Tailor Your Application:Make sure to customise your CV and cover letter to highlight your experience with Linux and distributed systems. We want to see how your skills align with the role, so don’t hold back on showcasing your relevant projects!

Show Your Passion:Let your enthusiasm for solving complex problems shine through in your application. We love candidates who are excited about technology and eager to contribute to our mission of building a better media ecosystem.

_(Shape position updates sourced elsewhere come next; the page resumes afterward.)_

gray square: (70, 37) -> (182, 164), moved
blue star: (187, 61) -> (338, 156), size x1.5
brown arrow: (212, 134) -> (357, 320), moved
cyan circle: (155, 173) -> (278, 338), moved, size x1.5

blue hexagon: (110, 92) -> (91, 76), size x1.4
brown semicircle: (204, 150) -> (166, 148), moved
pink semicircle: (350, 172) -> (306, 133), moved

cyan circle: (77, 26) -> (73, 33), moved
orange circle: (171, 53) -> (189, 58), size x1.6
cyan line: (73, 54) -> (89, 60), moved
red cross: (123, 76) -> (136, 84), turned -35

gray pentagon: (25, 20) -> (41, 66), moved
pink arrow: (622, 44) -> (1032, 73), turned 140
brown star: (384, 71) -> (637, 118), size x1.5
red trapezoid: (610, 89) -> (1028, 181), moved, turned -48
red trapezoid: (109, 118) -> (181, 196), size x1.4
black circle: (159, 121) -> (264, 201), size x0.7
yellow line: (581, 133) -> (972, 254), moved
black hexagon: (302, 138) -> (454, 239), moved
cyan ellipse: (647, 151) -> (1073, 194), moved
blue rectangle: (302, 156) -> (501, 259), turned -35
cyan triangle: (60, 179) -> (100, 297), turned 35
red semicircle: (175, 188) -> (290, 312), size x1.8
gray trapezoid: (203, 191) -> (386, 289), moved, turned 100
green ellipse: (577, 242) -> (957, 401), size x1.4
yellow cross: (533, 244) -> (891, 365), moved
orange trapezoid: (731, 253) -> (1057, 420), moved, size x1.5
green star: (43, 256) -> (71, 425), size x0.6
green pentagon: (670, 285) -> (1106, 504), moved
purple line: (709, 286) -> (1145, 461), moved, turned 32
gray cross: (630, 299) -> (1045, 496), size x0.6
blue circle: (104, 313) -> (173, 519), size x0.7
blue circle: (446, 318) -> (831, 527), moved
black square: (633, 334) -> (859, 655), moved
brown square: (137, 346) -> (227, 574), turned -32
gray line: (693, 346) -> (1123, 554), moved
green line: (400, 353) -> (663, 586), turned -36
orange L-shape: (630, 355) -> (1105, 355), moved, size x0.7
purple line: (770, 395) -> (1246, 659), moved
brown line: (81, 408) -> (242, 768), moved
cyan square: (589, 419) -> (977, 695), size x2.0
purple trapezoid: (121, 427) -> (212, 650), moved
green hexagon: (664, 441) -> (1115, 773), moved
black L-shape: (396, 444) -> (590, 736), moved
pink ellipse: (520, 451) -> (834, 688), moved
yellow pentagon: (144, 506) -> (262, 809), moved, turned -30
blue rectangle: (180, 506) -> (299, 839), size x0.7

Be Clear and Concise:When writing your application, keep it straightforward and to the point. Use clear language to describe your experiences and achievements, making it easy for us to see why you’d be a great fit for the team.

Apply Through Our Website:We encourage you to submit your application directly through our website. It’s the best way for us to receive your details and ensures you’re considered for the role. Plus, it’s super easy!

How to prepare for a job interview at The Trade Desk

Know Your Tech Stack

Familiarise yourself with the technologies mentioned in the job description, like Aerospike, Kafka, and MongoDB. Be ready to discuss how you've used similar tools in past projects or how you would approach learning them.

Showcase Problem-Solving Skills

Prepare examples of complex problems you've solved, especially those involving Linux systems or distributed architectures. Use the STAR method (Situation, Task, Action, Result) to structure your responses clearly.

Demonstrate Leadership and Mentorship

Since this role involves leading a team, think of instances where you've successfully mentored others or led projects. Highlight your leadership style and how you encourage collaboration and innovation within a team.

Emphasise Adaptability and Learning

The Trade Desk values creative thinkers who can adapt and learn quickly. Be prepared to discuss how you've tackled new challenges or technologies in the past and your approach to continuous learning in tech.